EXTRAIT CHOISI –
____________
Publié le 15 mars 2024. Un nouveau projet de loi aux Philippines vise à mettre fin aux dynasties politiques, une pratique de longue date qui entrave l’égalité d’accès aux fonctions publiques, malgré une disposition constitutionnelle existante.
- Le projet de loi 6771, déposé par le président Faustino Dy III et le chef de la majorité Sandro Marcos, interdit aux conjoints, frères et sœurs et parents jusqu’au quatrième degré de consanguinité ou d’affinité d’un élu d’occuper simultanément des postes électifs.
- La proposition de loi s’appliquerait aux prochaines élections et à celles qui suivront, interdisant à toute personne liée à une dynastie politique d’accéder à des fonctions publiques.
- Le projet de loi exige que les candidats déclarent sous serment qu’ils n’ont aucun lien avec une dynastie politique.
Le président Faustino Dy III et le chef de la majorité Sandro Marcos ont présenté mercredi le projet de loi 6771, une initiative destinée à briser le cycle des dynasties politiques qui dominent la scène politique philippine. Cette mesure, si elle est adoptée, marquerait une avancée significative dans la mise en œuvre de l’article II, section 26 de la Constitution de 1987, qui stipule que l’État doit garantir l’égalité d’accès aux opportunités de service public et interdire les dynasties politiques telles que définies par la loi.
Le projet de loi définit précisément ce qu’il entend par « dynastie politique », englobant les relations familiales avec les agents publics élus, y compris les conjoints, les ascendants et descendants directs, les frères et sœurs, ainsi que toute autre personne liée jusqu’au quatrième degré de consanguinité ou d’affinité, qu’elle soit légitime ou illégitime. Concrètement, si une personne est titulaire ou candidate à un poste national, son conjoint et ses proches désignés ne pourront pas occuper simultanément un poste national. Des restrictions similaires s’appliqueraient aux postes au sein de la Chambre des représentants, des gouvernements provinciaux, municipaux et des barangay (villages).
____________
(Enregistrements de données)
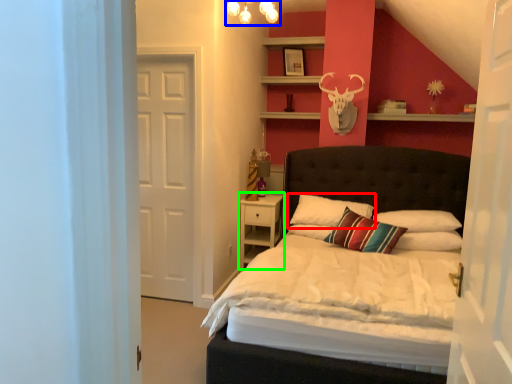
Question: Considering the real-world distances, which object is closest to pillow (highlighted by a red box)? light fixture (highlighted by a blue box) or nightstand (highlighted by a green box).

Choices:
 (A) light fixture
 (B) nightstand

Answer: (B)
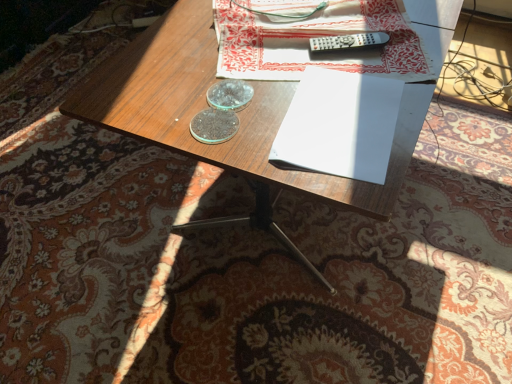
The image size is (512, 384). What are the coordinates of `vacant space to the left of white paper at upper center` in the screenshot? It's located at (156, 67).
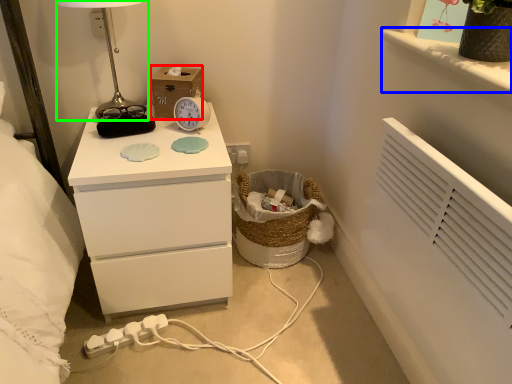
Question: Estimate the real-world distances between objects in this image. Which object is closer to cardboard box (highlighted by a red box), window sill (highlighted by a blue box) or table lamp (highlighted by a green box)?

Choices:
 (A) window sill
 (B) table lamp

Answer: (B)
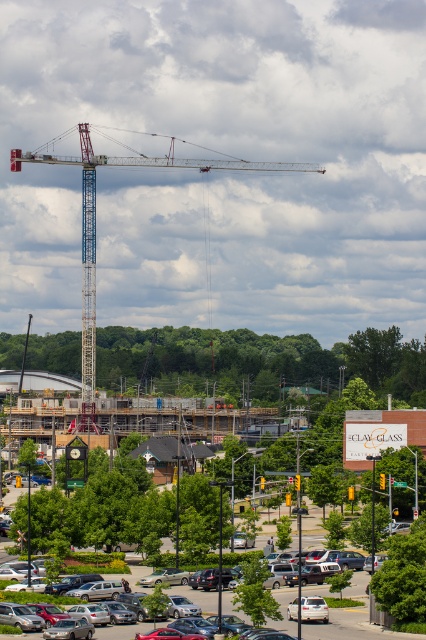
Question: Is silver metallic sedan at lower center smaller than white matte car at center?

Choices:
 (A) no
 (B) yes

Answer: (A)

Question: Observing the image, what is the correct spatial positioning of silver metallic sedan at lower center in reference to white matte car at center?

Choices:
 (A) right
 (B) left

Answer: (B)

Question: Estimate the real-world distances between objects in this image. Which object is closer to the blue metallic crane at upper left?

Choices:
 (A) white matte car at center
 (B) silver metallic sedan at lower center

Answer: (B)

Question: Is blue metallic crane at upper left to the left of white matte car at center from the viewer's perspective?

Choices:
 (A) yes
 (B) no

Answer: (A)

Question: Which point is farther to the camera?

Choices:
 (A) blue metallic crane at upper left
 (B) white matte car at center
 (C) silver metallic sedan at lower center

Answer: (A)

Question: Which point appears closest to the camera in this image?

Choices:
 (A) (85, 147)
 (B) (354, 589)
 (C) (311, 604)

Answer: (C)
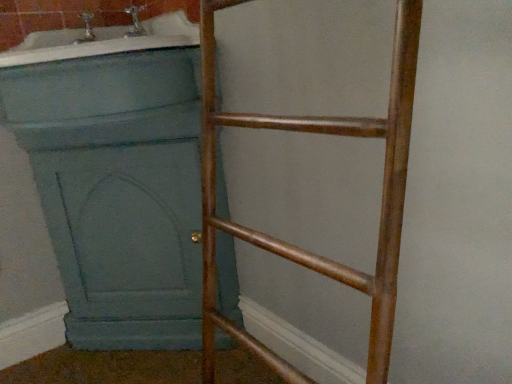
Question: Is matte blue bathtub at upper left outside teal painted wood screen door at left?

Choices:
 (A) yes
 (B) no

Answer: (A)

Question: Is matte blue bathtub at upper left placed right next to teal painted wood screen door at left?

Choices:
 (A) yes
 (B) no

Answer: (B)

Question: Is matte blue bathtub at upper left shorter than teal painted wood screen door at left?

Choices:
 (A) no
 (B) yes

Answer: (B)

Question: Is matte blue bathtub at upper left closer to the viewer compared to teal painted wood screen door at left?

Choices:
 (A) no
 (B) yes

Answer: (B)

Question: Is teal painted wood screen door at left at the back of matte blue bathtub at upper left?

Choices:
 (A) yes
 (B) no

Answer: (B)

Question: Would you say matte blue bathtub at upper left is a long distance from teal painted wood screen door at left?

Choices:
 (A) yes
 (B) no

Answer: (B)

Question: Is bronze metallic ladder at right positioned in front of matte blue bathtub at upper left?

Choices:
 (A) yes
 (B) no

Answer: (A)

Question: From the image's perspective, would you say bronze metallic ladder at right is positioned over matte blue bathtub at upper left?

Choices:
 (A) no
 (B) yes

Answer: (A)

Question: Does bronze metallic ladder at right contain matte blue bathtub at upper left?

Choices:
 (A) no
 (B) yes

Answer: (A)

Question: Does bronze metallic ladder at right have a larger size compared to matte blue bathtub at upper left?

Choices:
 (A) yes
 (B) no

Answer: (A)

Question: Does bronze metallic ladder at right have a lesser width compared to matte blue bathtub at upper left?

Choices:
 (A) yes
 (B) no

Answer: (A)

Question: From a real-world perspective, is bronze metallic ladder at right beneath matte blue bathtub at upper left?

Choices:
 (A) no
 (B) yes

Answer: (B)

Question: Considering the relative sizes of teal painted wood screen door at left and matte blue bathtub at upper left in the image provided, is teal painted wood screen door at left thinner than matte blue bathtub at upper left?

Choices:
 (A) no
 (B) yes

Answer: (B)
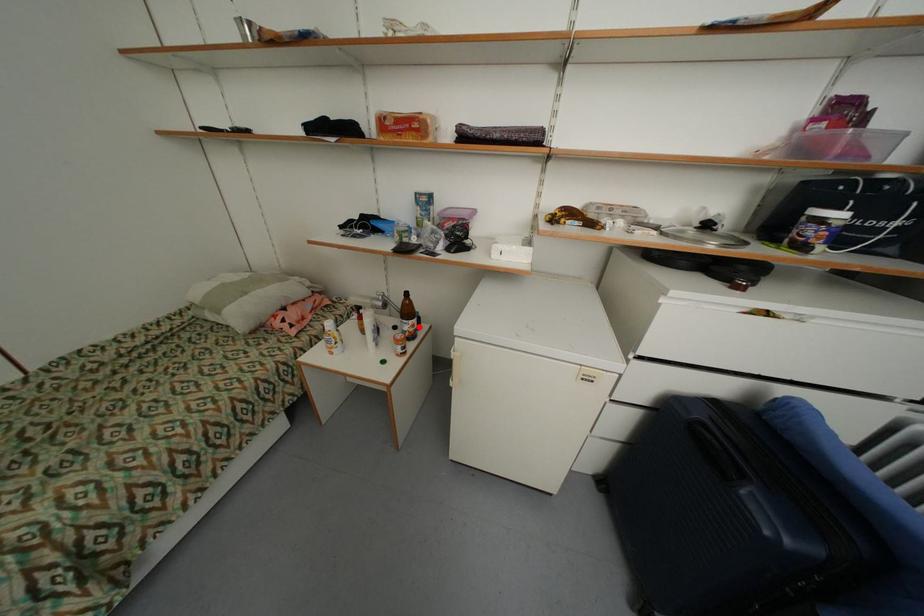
____________
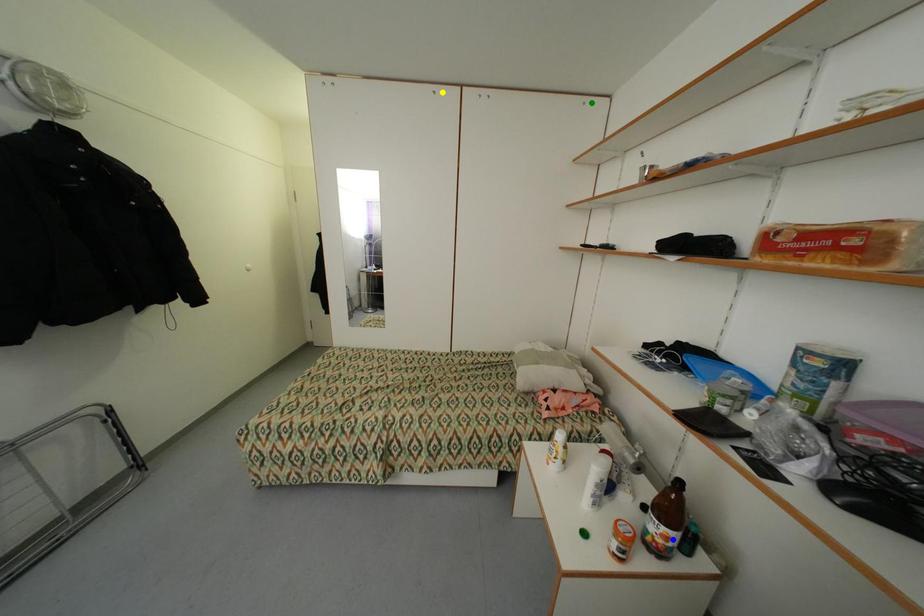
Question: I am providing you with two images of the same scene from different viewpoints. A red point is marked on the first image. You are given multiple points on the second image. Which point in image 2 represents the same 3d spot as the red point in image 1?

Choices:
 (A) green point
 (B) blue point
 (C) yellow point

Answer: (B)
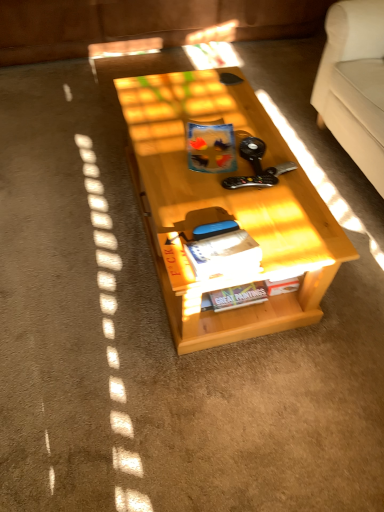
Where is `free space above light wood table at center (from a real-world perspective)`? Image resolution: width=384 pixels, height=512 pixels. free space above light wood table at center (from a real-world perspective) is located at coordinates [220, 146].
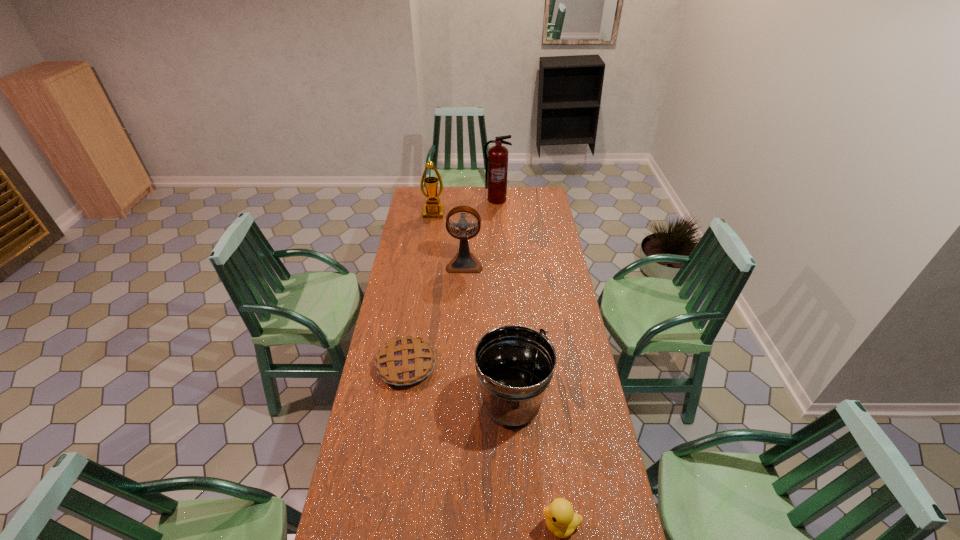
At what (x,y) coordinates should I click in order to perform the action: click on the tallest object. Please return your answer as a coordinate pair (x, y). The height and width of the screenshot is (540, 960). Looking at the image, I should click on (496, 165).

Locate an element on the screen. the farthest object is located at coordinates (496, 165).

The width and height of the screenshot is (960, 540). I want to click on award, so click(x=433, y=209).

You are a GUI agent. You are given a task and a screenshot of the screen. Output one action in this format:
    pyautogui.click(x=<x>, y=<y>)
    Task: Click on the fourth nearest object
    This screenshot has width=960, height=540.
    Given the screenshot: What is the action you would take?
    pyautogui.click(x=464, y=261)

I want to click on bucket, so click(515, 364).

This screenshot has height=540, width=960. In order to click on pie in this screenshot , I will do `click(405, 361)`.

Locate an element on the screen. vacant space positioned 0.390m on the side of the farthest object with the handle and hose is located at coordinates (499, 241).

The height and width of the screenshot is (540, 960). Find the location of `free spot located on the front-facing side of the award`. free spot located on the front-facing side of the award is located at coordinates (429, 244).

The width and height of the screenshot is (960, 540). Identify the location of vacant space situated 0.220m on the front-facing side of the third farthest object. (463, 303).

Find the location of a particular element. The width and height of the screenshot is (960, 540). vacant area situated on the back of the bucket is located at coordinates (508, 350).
____________
CONSIGNES –
A. Pour chacune des affirmations suivantes, indiquez s'il vous plaît par oui ou par non si elle concorde avec l'extrait, en citant à l'identique les mots qui tranchent : (i) le projet de loi 6771 a été présenté un mercredi ; (ii) les candidats devraient déclarer sous serment n'avoir aucun lien avec une dynastie politique ; (iii) l'interdiction ne vise que les parents jusqu'au deuxième degré.
B. Réécrivez le passage de l'extrait situé entre « Publié le 15 » et « disposition constitutionnelle existante. », inclus, en remplaçant « entrave » par « freine ».
Les entrées ne servent à rien ici.

RÉPONSES PAR CONSIGNE –
A.
(i) Oui : « ont présenté mercredi le projet de loi 6771 ».
(ii) Oui : « exige que les candidats déclarent sous serment qu’ils n’ont aucun lien avec une dynastie politique ».
(iii) Non : « jusqu’au quatrième degré de consanguinité ou d’affinité ».

B.
Publié le 15 mars 2024. Un nouveau projet de loi aux Philippines vise à mettre fin aux dynasties politiques, une pratique de longue date qui freine l’égalité d’accès aux fonctions publiques, malgré une disposition constitutionnelle existante.